Both of the hives on the grounds were doing well. Apache was the hive that went queenless last September (for reasons that I have no idea of). I combined them with my Apache Nuc (laden with the young hygienic queen from out near Farmville). As one might expect, the bees took up residence in the upper Deep where the Apache queen was laying last Fall. The bottom deep was full of nectar and the top medium was full of capped honey (sugar syrup based, for the most part.) I simply swapped the Deeps and removed the medium (and also replaced the old bottom board with a newly painted SBB – insert in place for now.) They were bringing in a ton of bright yellow pollen (compared to the dull gray of most of my yards), which I now believe was due to the dandelions.  After setting up a new yard near Shirley Plantation this weekend, I can see that the lands near the river are about a week ahead of the yards inland, on bloom season. They have tons of dandelions in bloom, as opposed to a basic start inland.

It was a good weekend, to be sure. The bees are bringing in tons of supplies and should really ramp up over the next 3 weeks. There should be a lot of opportunities to prep my mediocre hives for honey build and my stellar hives for increase. It is even looking good for my queen rearing experiment, as I should have a hive or two to use for the Starter and Finisher hives. Well, back to churning out more frames! This weekend I start a trap out and attempt a smoke out. Both will be adventures, I am sure.

5 comments to Whoa, doggie!

  • “(laden with the young hygienic queen from out near Farmville)”
    That wouldn’t be Bobby Oaks Would it? If so our bees are related. He said they would brood up fast in Spring.

  • It would indeed, Hemlock. I am looking forward to seeing how these bees do. I have no genetics from outside of my area except this one queen, so I have great interest in Her Majesty. I cannot give an accurate accounting of her progress, as she is my only Fall combine from last year. I am happy with her progress however.

    I’m glad to meet another beekeeper in the area (I see you have a blog which I will check and get on my Richmond Resources page this evening, when I return from an evening out with the wife). I’d like to think about a future Nuc exchange (not this year, but later.)

  • I have two of the VSH queens from Bobby. They over wintered very well. One will soon start laying in the second deep. The other has at least six frames of brood in each Deep already so I put a honey super on. That’s the one I plan to cull frames for the nucs out of.

    Bobby lost all of his locally queened hive hives & nucs this winter (forty). All he has now are the VSH’s. His plans are to make splits for himself and NOT SELL QUEENS! I want to get some honey this year but I’m going to try to make as many nucs as I can manage.

    Healthy Bees & more more honey to you.

  • Good lord. What happened to his bees?

  • Doug Ladd

    It is my opinon and based on facts knowing Bobby personally that he had stopped a few years back treating his hives with anything and even when he was, he was using acedic acid vaporization (vinegar). More than likely Bobby saw the results of the live or let die scenario from not treating. Bobby keeps very strong bees, pay close attention, and is a very good beekeeper, so it wasnt for lack of attention.

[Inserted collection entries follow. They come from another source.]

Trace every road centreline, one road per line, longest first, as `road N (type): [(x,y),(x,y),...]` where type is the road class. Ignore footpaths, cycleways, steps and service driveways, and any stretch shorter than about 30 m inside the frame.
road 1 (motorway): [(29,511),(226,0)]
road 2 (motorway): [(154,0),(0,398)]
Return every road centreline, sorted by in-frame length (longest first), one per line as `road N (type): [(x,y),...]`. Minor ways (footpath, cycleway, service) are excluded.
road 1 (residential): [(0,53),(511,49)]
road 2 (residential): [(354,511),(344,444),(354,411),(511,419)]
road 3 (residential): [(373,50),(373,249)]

    I too am having very good luck with Bobby’s queens and have ordered 2 Glen Aparies VSH and VSHxCarnie II queens this year and made sure that Tom Glen knew to NOT give me queens and drone stock from relative stock to Bobby’s.

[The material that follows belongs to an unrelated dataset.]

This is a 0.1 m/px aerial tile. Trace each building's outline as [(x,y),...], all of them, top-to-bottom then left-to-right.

    Bobby has become a firm believer over the past year and half to the VSH and hygenic behavior.

    He once was completly against all “grey or dark bees” but now laughingly jokes about not caring anymore what color the bees are…LOL

    I think when we take on live or let die, we assume we have enough bees to lose a large majority near 90% and still continue on with what we have left. The good years are luck in the beginning IMO, the next years are up to your breeding and selection and even still you can and probably will assume large losses.